Check each line below for "pyautogui" and say how many have it, with no other words.

> THE DATA:
------------------------------------------------------------

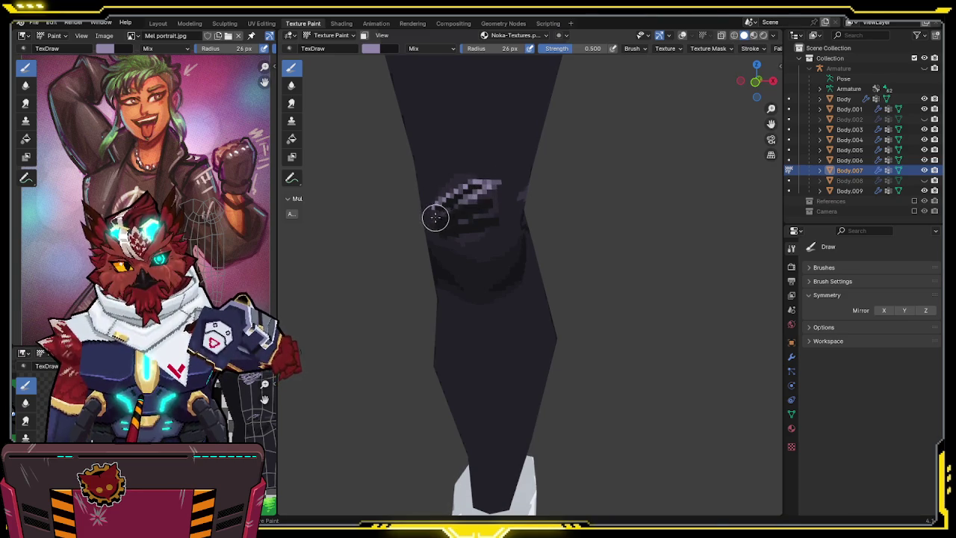
# Paint light highlight strokes over the knee rips and check the patch from around the leg.
pyautogui.moveTo(447, 210); pyautogui.dragTo(492, 180)
pyautogui.moveTo(458, 198); pyautogui.dragTo(448, 204, button='middle')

------------------------------------------------------------

> THE ANSWER:
2